Data provided:

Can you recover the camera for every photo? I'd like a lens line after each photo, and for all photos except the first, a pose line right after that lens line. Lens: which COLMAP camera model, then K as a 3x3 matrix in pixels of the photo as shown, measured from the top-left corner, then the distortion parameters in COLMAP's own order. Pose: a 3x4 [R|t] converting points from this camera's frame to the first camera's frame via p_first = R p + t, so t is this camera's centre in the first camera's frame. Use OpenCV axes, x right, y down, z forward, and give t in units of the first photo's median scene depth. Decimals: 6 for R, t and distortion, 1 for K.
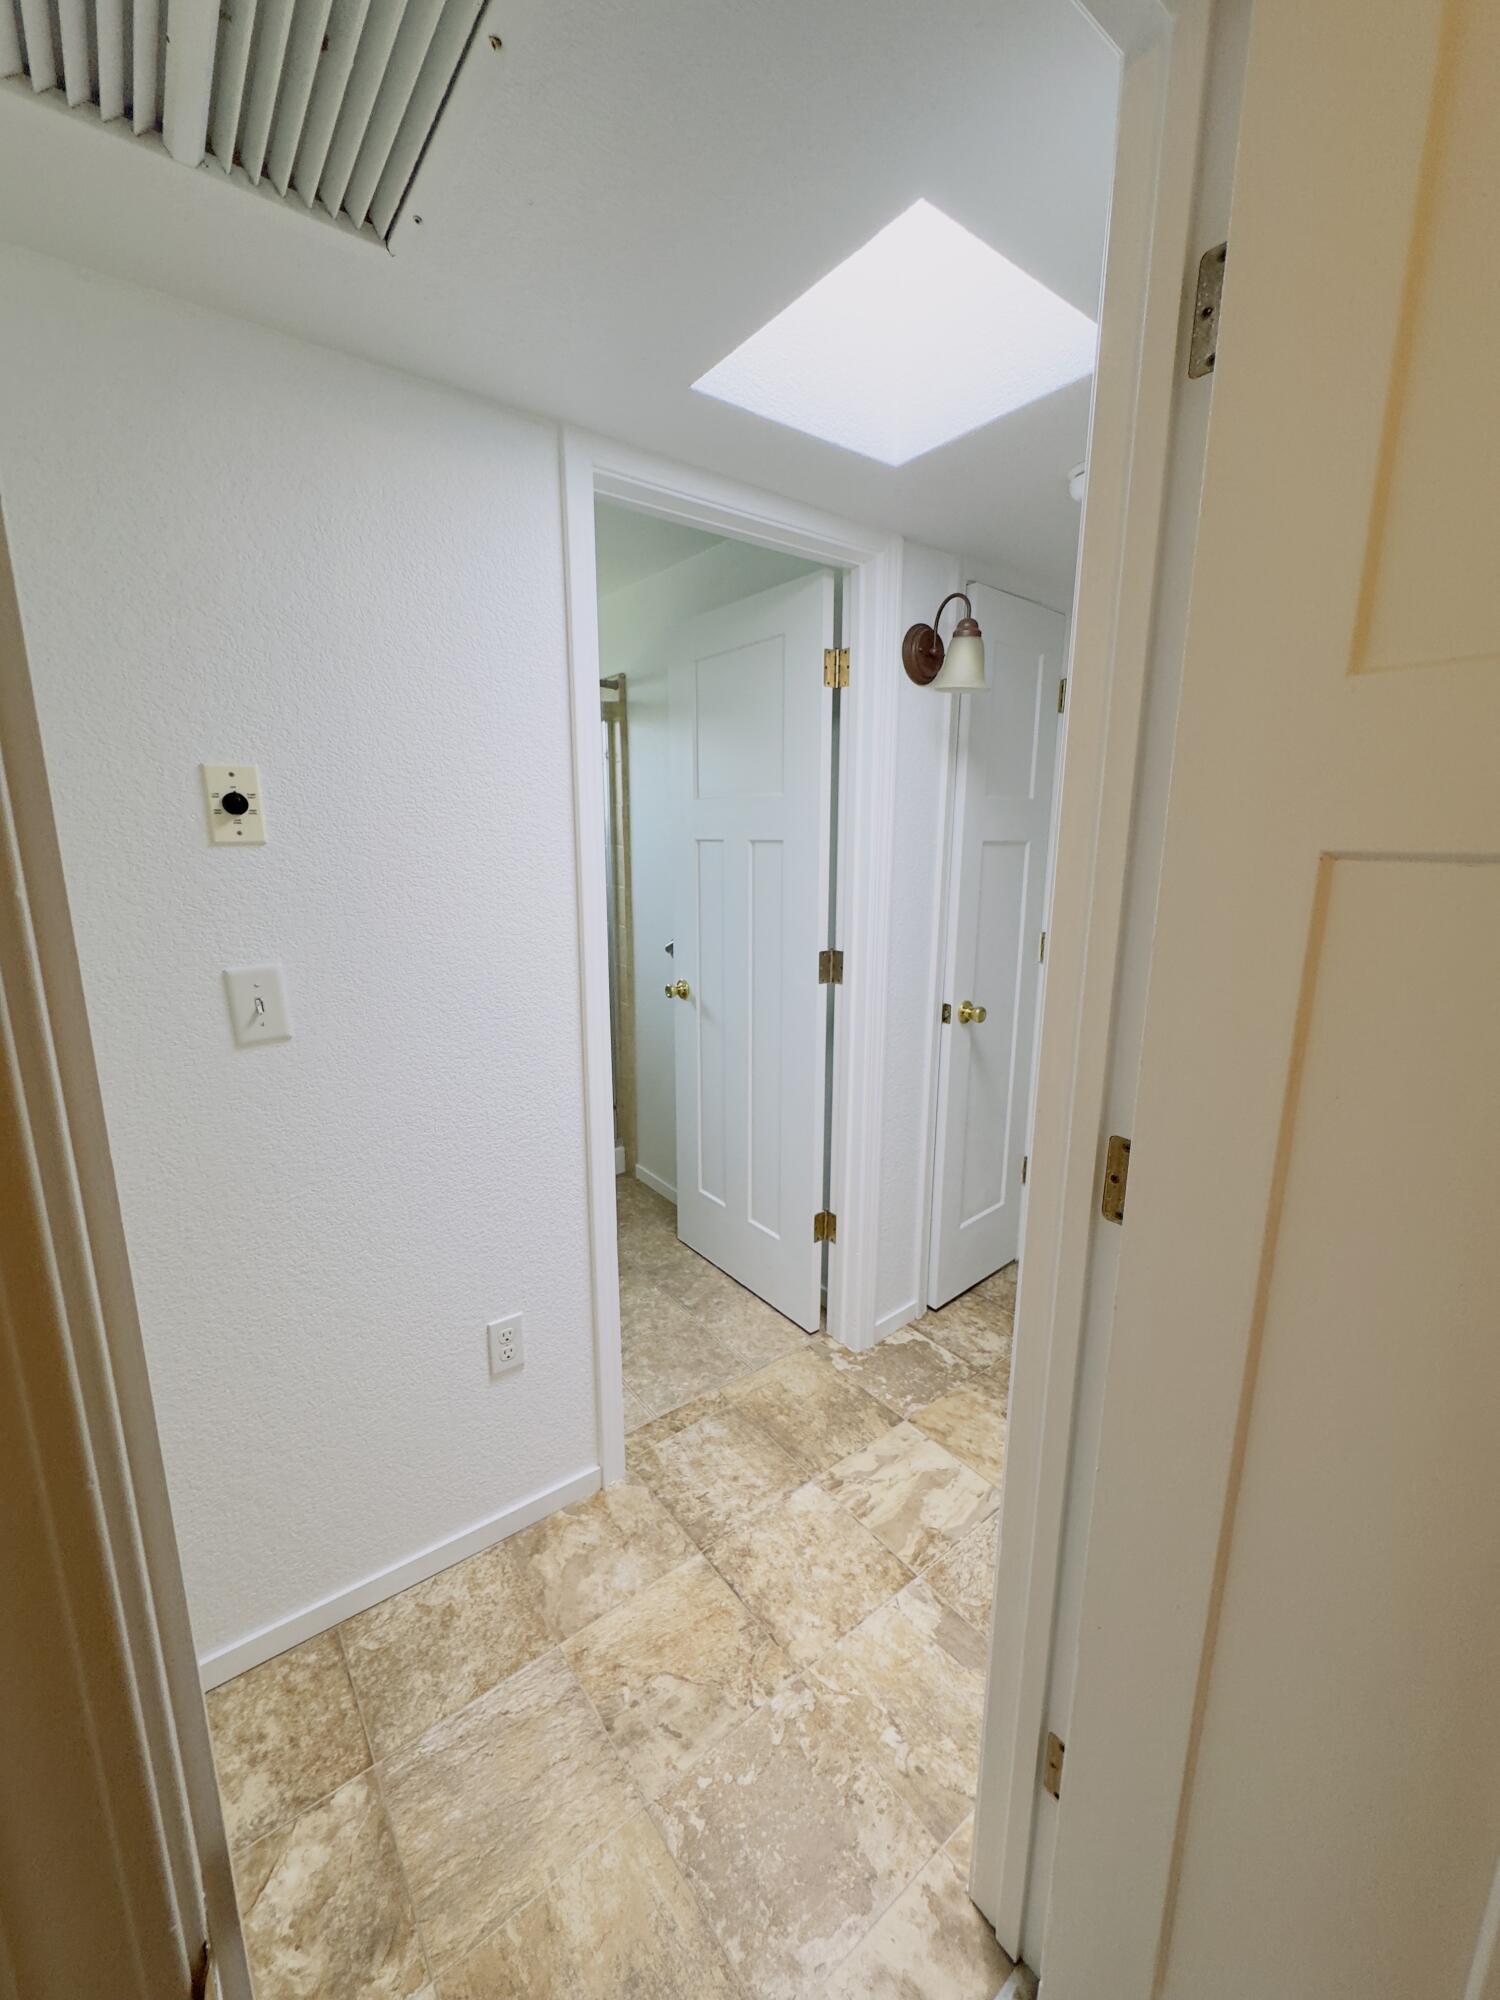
lens RADIAL K [[800.8, 0, 753.9], [0, 800.8, 998.6], [0, 0, 1]] dist [-0.001016, -0.000067]
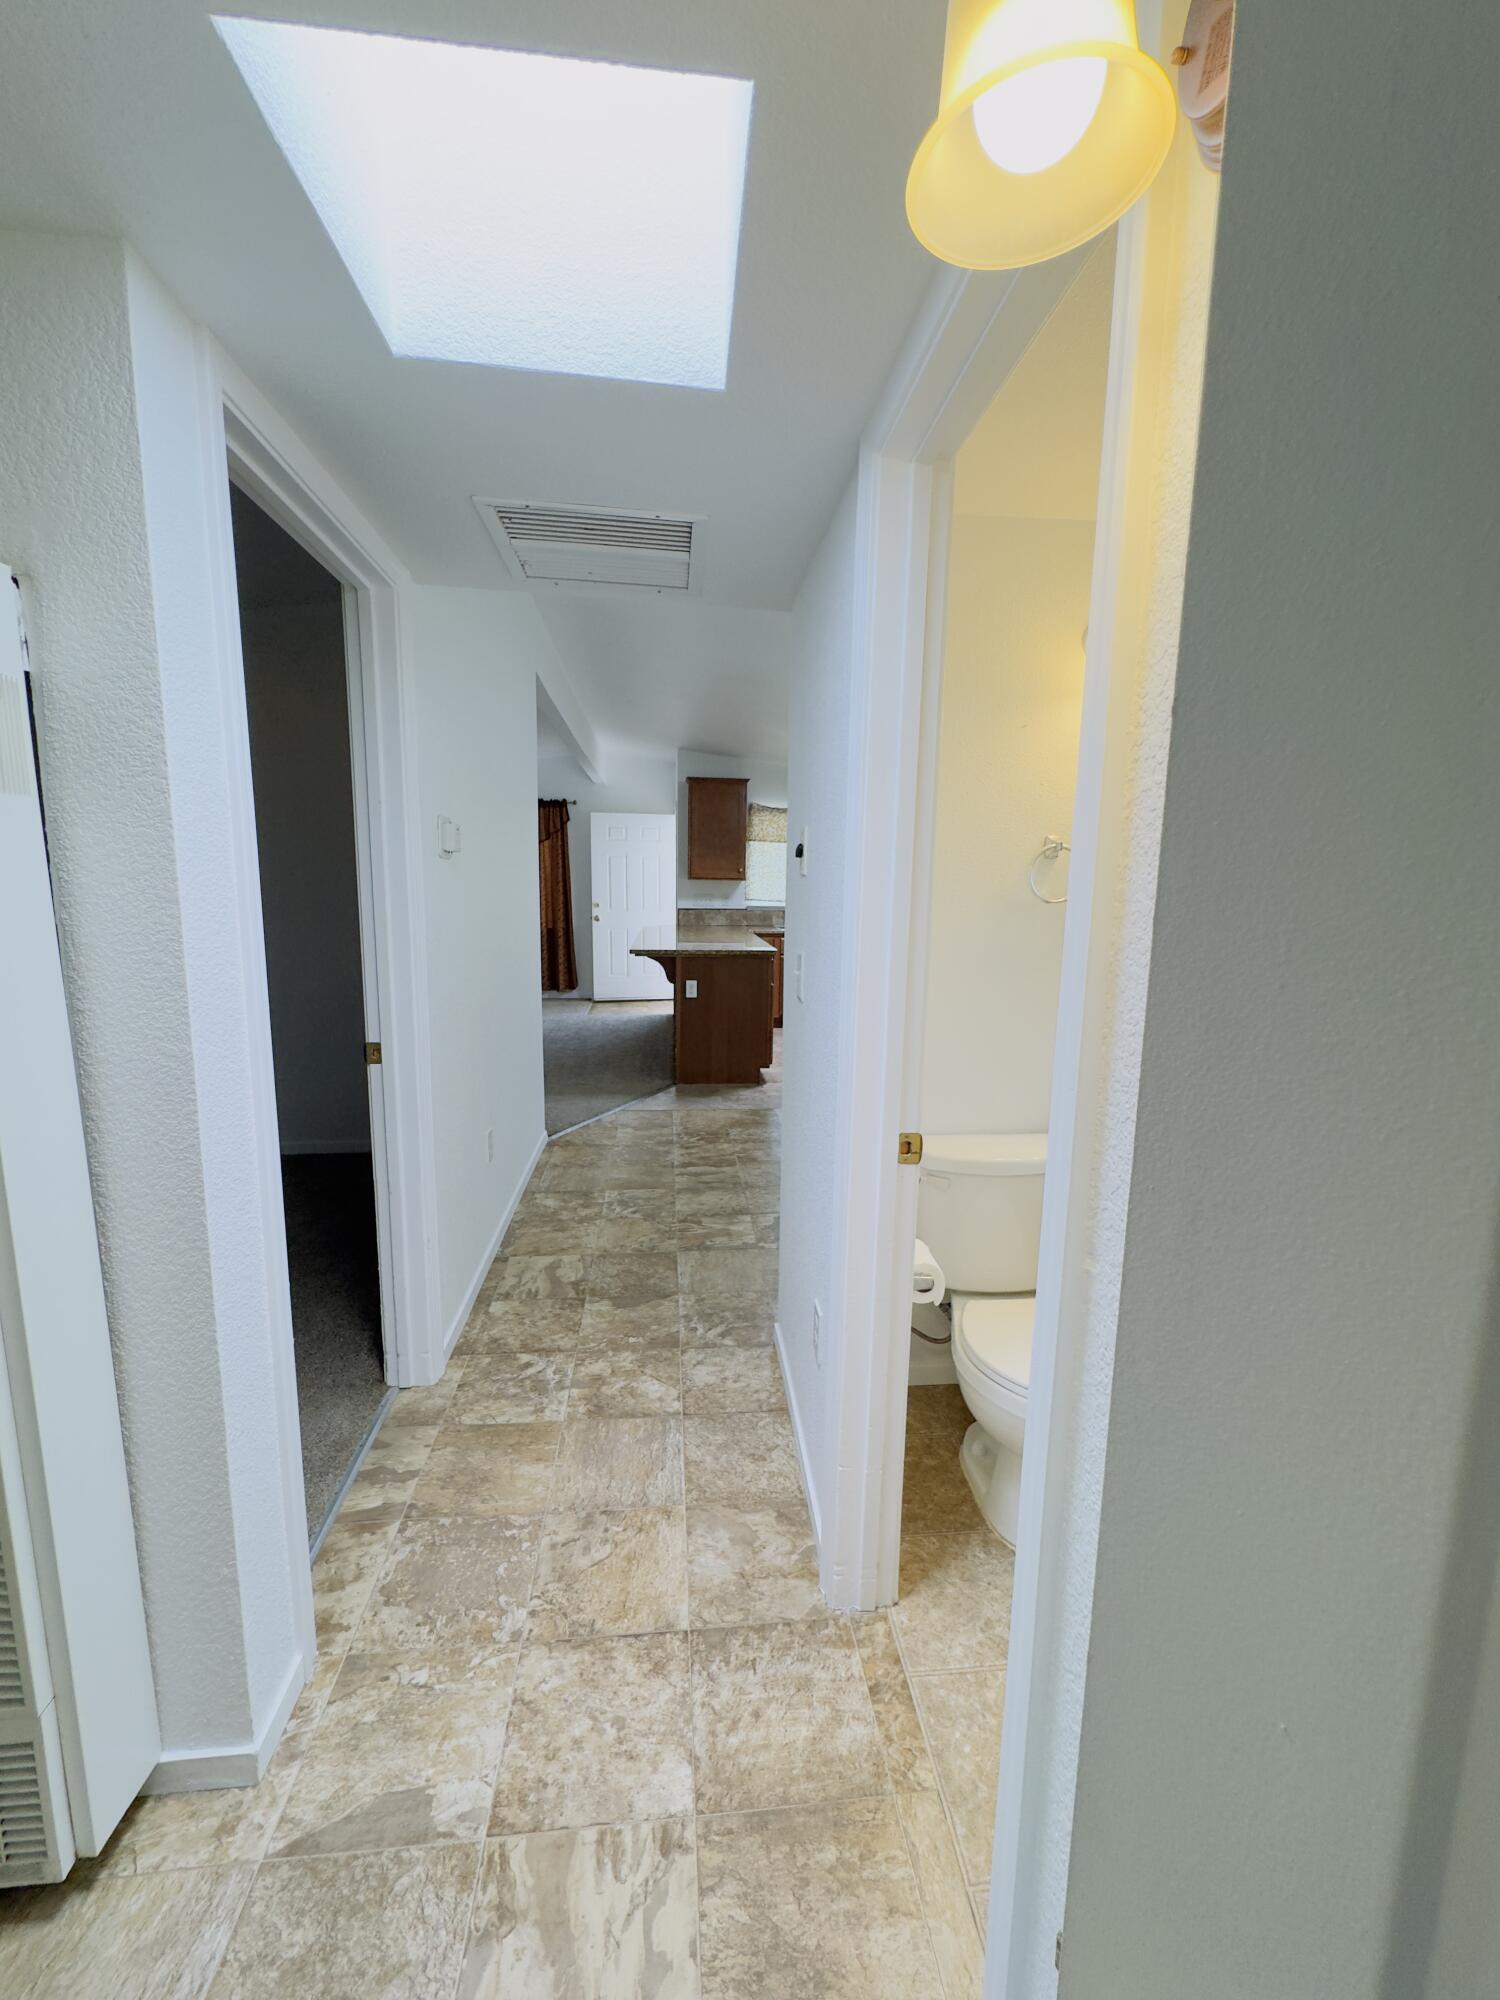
lens RADIAL K [[799.7, 0, 753.1], [0, 799.7, 996.9], [0, 0, 1]] dist [-0.003450, 0.001071]
pose [[-0.522440, 0.110836, -0.845442, 0.591405], [-0.191351, 0.950987, 0.242918, -0.243072], [0.830928, 0.288686, -0.475625, 1.280026]]
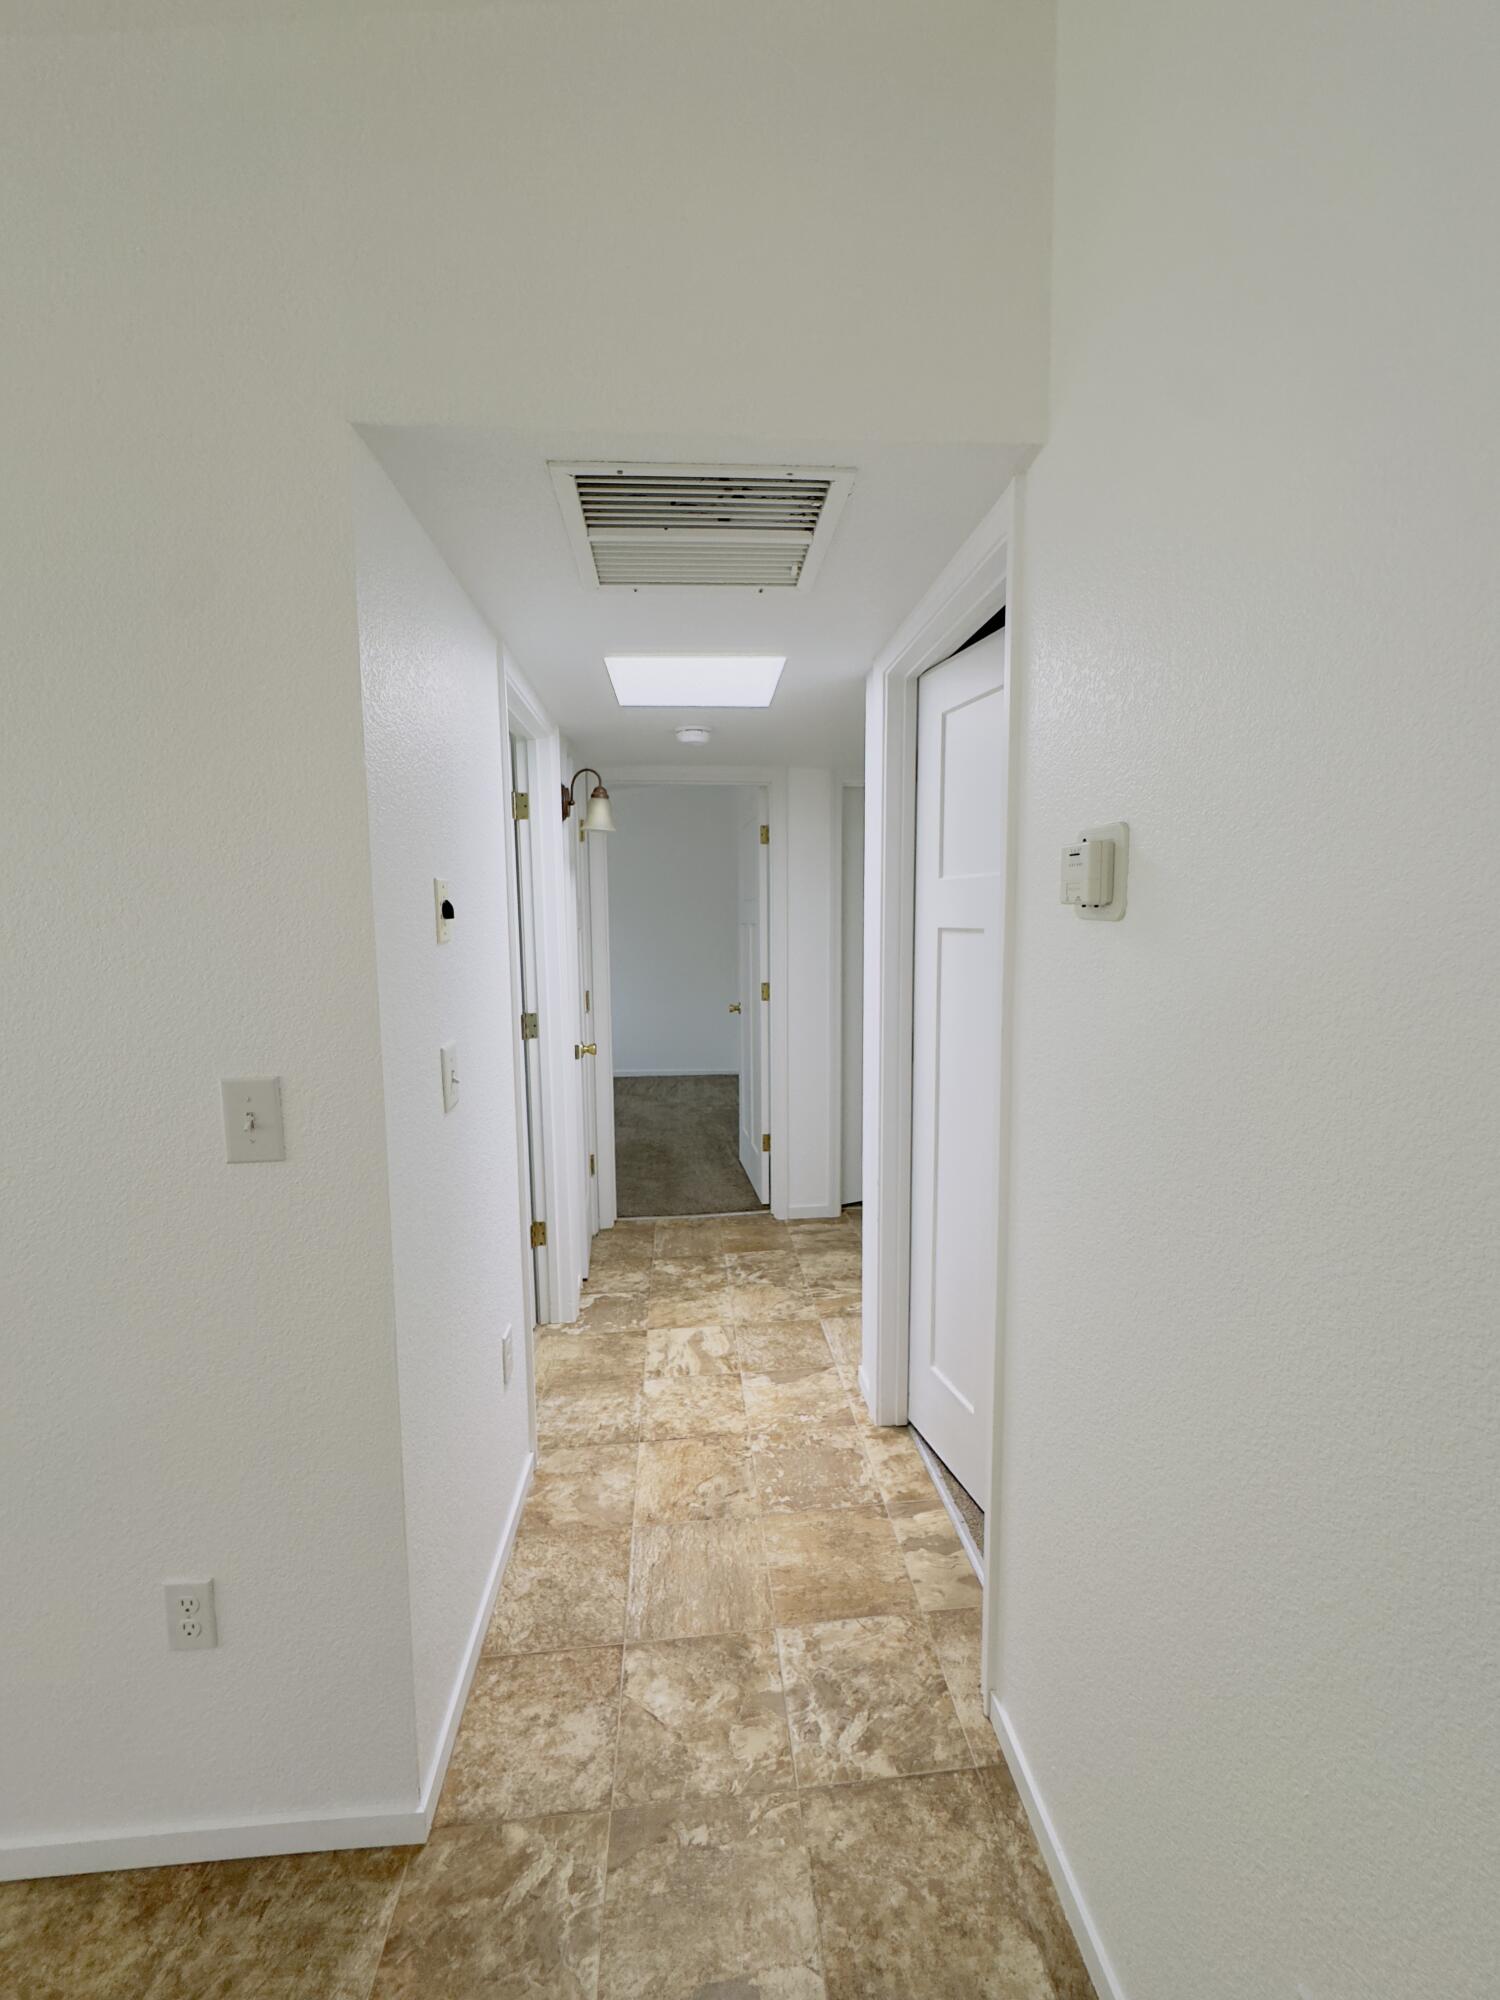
lens RADIAL K [[800.8, 0, 753.9], [0, 800.8, 998.6], [0, 0, 1]] dist [-0.001016, -0.000067]
pose [[0.535395, -0.094985, 0.839244, -1.031096], [0.182253, 0.983239, -0.004986, -0.013240], [-0.824704, 0.155625, 0.543732, -0.025333]]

Task details:
Print every item above again, word for word, and leave out the pictures.

Result:
Can you recover the camera for every photo? I'd like a lens line after each photo, and for all photos except the first, a pose line right after that lens line. Lens: which COLMAP camera model, then K as a 3x3 matrix in pixels of the photo as shown, measured from the top-left corner, then the distortion parameters in COLMAP's own order. Pose: a 3x4 [R|t] converting points from this camera's frame to the first camera's frame via p_first = R p + t, so t is this camera's centre in the first camera's frame. Use OpenCV axes, x right, y down, z forward, and give t in units of the first photo's median scene depth. Decimals: 6 for R, t and distortion, 1 for K.
lens RADIAL K [[800.8, 0, 753.9], [0, 800.8, 998.6], [0, 0, 1]] dist [-0.001016, -0.000067]
lens RADIAL K [[799.7, 0, 753.1], [0, 799.7, 996.9], [0, 0, 1]] dist [-0.003450, 0.001071]
pose [[-0.522440, 0.110836, -0.845442, 0.591405], [-0.191351, 0.950987, 0.242918, -0.243072], [0.830928, 0.288686, -0.475625, 1.280026]]
lens RADIAL K [[800.8, 0, 753.9], [0, 800.8, 998.6], [0, 0, 1]] dist [-0.001016, -0.000067]
pose [[0.535395, -0.094985, 0.839244, -1.031096], [0.182253, 0.983239, -0.004986, -0.013240], [-0.824704, 0.155625, 0.543732, -0.025333]]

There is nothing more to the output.